*What to do*. Return verbatim the portion of the passage on Mozart's operas that opens with the words containing "Much of the" and closes with "of esthetic pleasure.".

*Extract*.
Much of the staying power of Mozart's mature operas—one of the reasons one can attend performance after performance of the same five or six works and never tire of them—resides in the variety, richness, and invention of the instrumental writing. This is not to underestimate the importance of the vocal parts or the enjoyment of seeing one's favorite singers interpret thrice-familiar roles. But, when due attention is paid to the score, the chamber-music-like fabric of the Mozart opera orchestra in dialogue with the voices produces in the listener a unique kind of esthetic pleasure.

From "Idomeneo" to "Die Zauberflöte": A Conductor's Commentary on the Operas of Wolfgang Amadeus Mozart proposes an in-depth analysis of each of the mature scores from the inside out: by discussing the orchestral component of the scores from a conductor's point of view. Part 1 ("Mozart's Evolving Craft and Style") situates the oeuvre in its musico-historical context, offering a bird's-eye-view of stylistic matters such as tempo, key relationships, secco recitative, appoggiaturas, and instrumentation. This section introduces several important issues relating to eighteenth-century performance practice, although its fifteen short pages barely brush the surface of each given topic, making the commentary of more use to the nonprofessional reader than to the trained musician. Part 2 ("The Orchestra's Contribution") proceeds to pick apart the scores, opera by opera: Idomeneo, Die Entführung aus dem Serail, Der Schauspieldirektor, the three Da Ponte comedies, La clemenza di Tito, and Die Zauberflöte—a daunting proposition, ostensibly made feasible by the structural arrangement of each chapter, outlining the opera's musical numbers in order of appearance in the score and treating each one in anywhere from a single paragraph to a page or two.

*Scene images with camera geometry data*.
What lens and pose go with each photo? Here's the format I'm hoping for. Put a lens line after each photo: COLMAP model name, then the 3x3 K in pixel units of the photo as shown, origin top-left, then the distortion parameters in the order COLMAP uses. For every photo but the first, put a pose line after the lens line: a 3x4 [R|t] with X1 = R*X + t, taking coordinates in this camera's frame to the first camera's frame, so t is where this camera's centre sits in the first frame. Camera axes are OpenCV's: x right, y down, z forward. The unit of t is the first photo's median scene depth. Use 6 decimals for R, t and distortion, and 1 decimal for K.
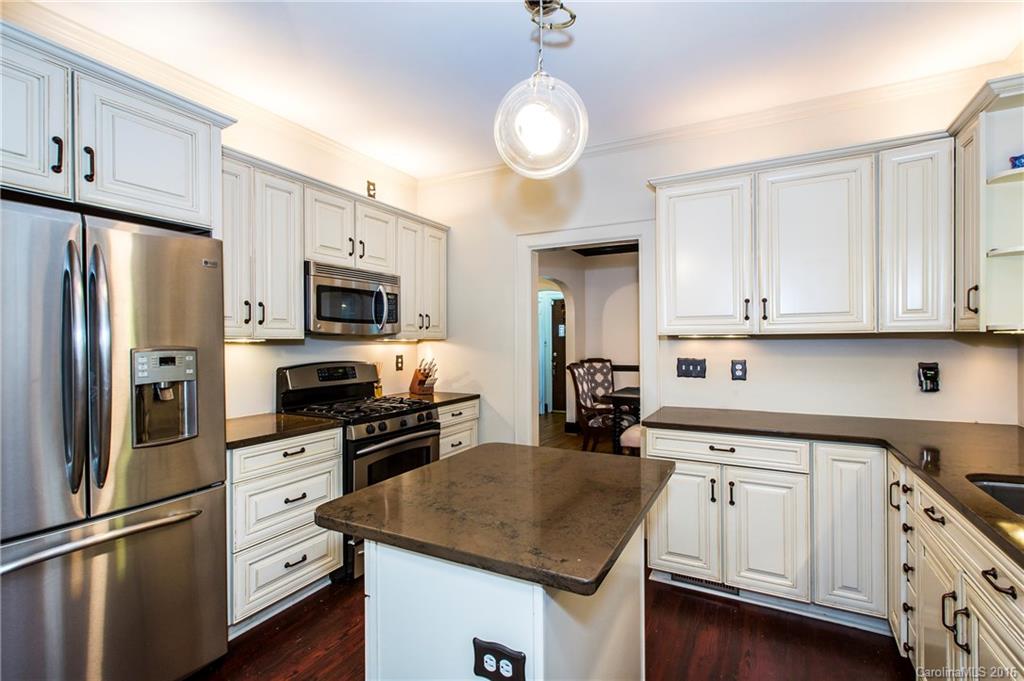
lens RADIAL K [[461.5, 0, 519.8], [0, 461.5, 340.9], [0, 0, 1]] dist [0.002241, 0.001103]
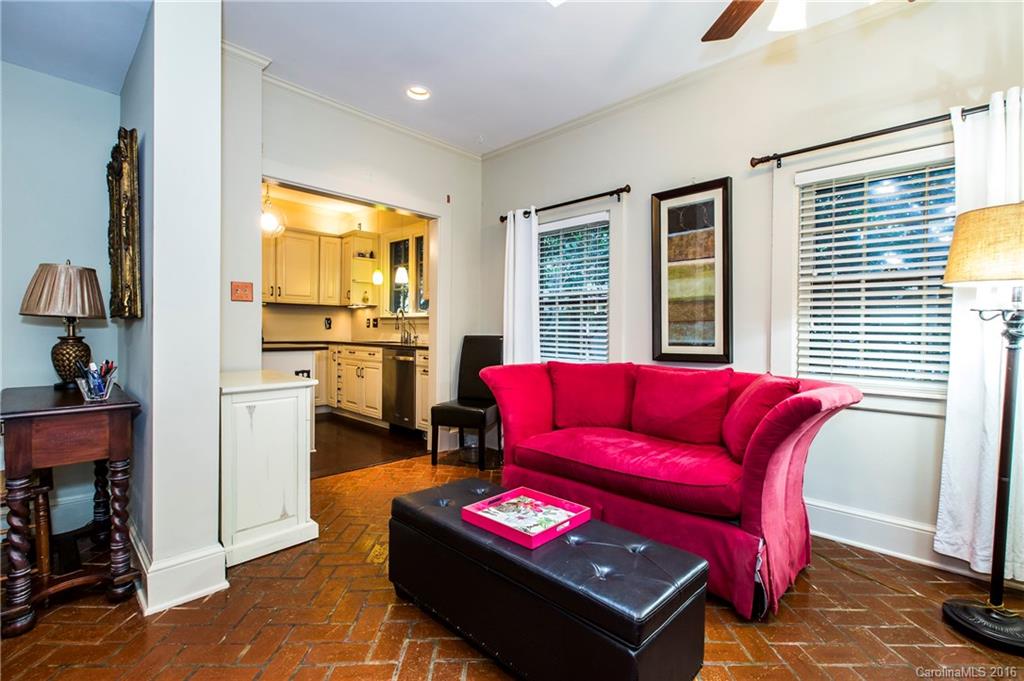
lens RADIAL K [[461.5, 0, 507.9], [0, 461.5, 330.4], [0, 0, 1]] dist [0.002241, 0.001103]
pose [[0.292911, 0.008591, 0.956101, -1.279804], [-0.015910, 0.999865, -0.004110, 0.109883], [-0.956007, -0.014007, 0.293008, -0.719761]]
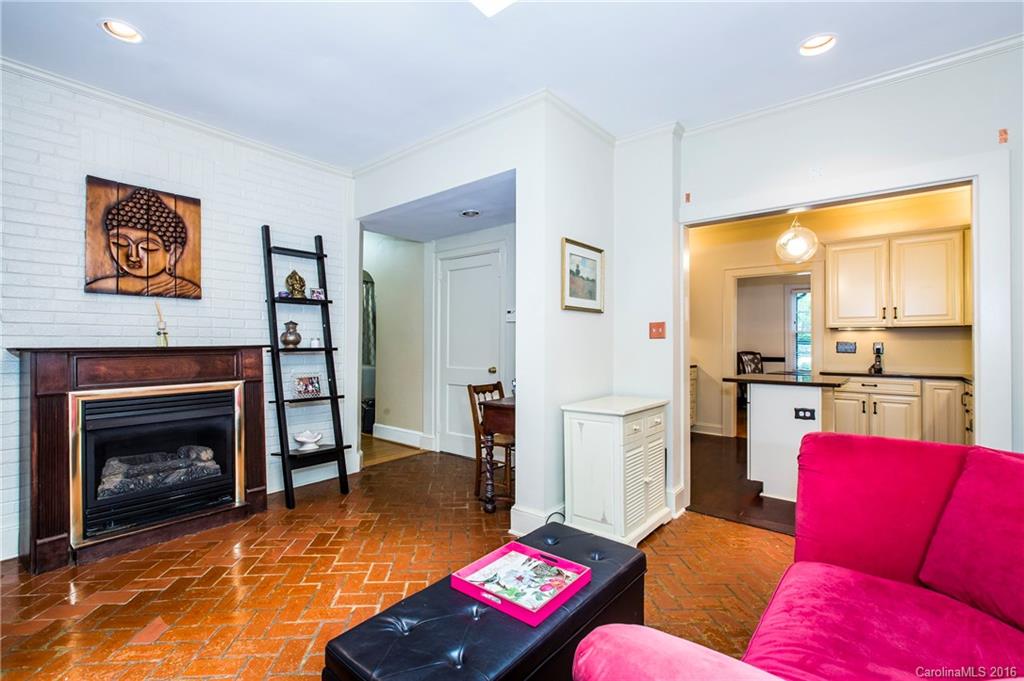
lens RADIAL K [[461.5, 0, 507.2], [0, 461.5, 342.1], [0, 0, 1]] dist [0.002241, 0.001103]
pose [[0.974911, 0.005518, -0.222526, -0.560920], [-0.007169, 0.999952, -0.006610, 0.069571], [0.222478, 0.008039, 0.974904, -1.126752]]
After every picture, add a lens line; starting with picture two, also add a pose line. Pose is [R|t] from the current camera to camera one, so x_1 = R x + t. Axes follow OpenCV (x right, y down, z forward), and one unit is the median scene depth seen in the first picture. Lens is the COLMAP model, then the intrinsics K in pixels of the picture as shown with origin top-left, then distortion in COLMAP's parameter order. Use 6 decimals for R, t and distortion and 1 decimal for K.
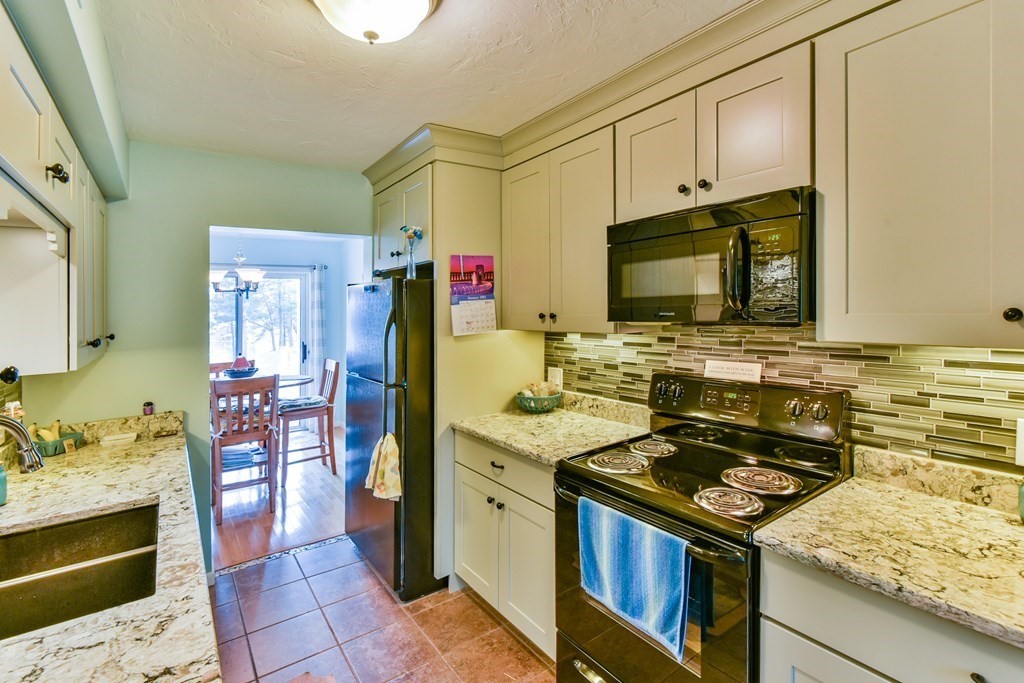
lens RADIAL K [[477.9, 0, 521.8], [0, 477.9, 316.4], [0, 0, 1]] dist [0.009185, -0.007269]
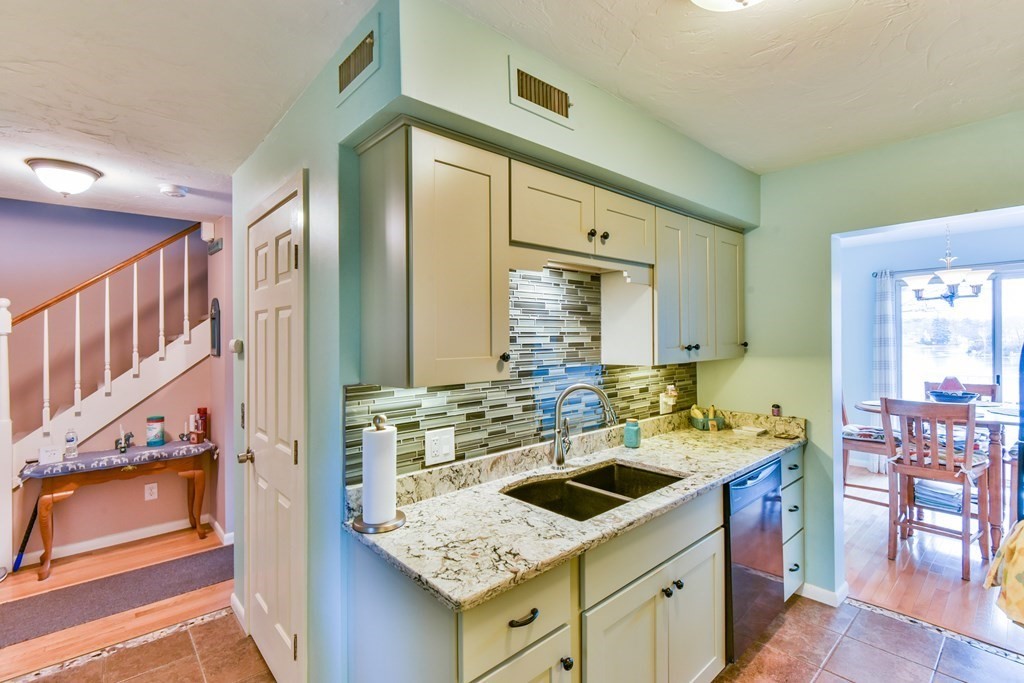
lens RADIAL K [[477.9, 0, 512.5], [0, 477.9, 331.6], [0, 0, 1]] dist [0.009185, -0.007269]
pose [[0.086470, 0.006135, -0.996236, 0.289481], [-0.001734, 0.999980, 0.006007, 0.004125], [0.996253, 0.001208, 0.086479, 0.311243]]
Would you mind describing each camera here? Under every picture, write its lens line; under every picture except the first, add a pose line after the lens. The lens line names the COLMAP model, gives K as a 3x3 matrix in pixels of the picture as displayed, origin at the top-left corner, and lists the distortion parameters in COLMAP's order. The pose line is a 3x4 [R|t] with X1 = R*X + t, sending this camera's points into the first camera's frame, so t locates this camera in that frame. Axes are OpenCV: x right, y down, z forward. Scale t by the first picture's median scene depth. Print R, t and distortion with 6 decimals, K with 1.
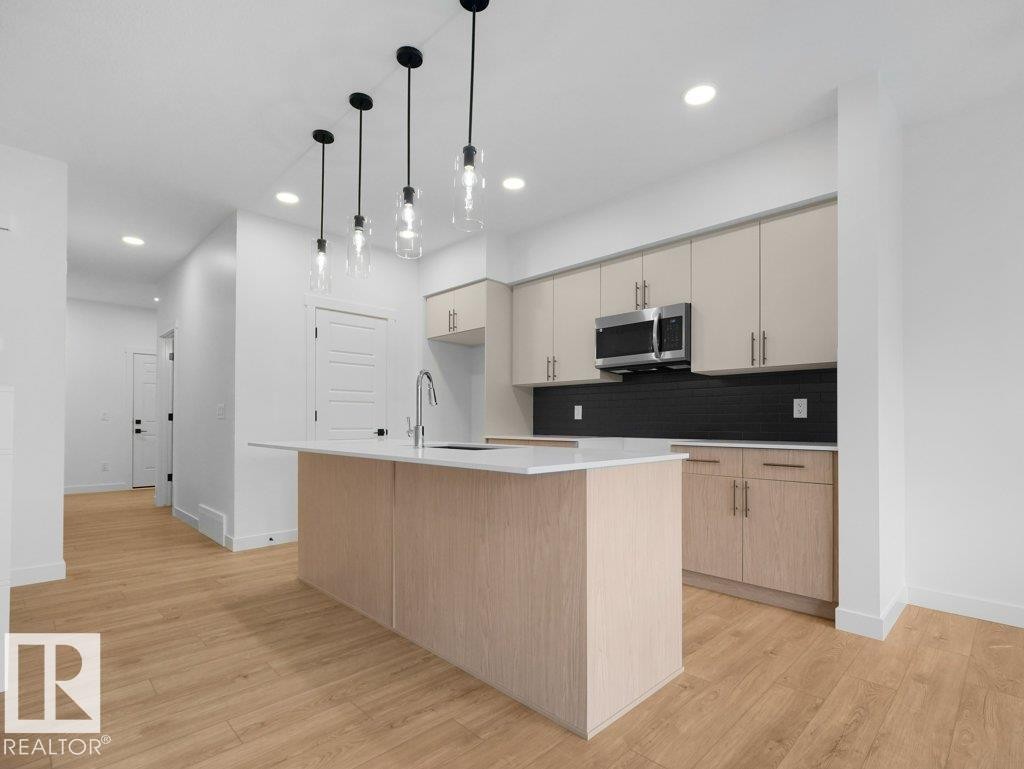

*Response to the task*.
Much of the staying power of Mozart's mature operas—one of the reasons one can attend performance after performance of the same five or six works and never tire of them—resides in the variety, richness, and invention of the instrumental writing. This is not to underestimate the importance of the vocal parts or the enjoyment of seeing one's favorite singers interpret thrice-familiar roles. But, when due attention is paid to the score, the chamber-music-like fabric of the Mozart opera orchestra in dialogue with the voices produces in the listener a unique kind of esthetic pleasure.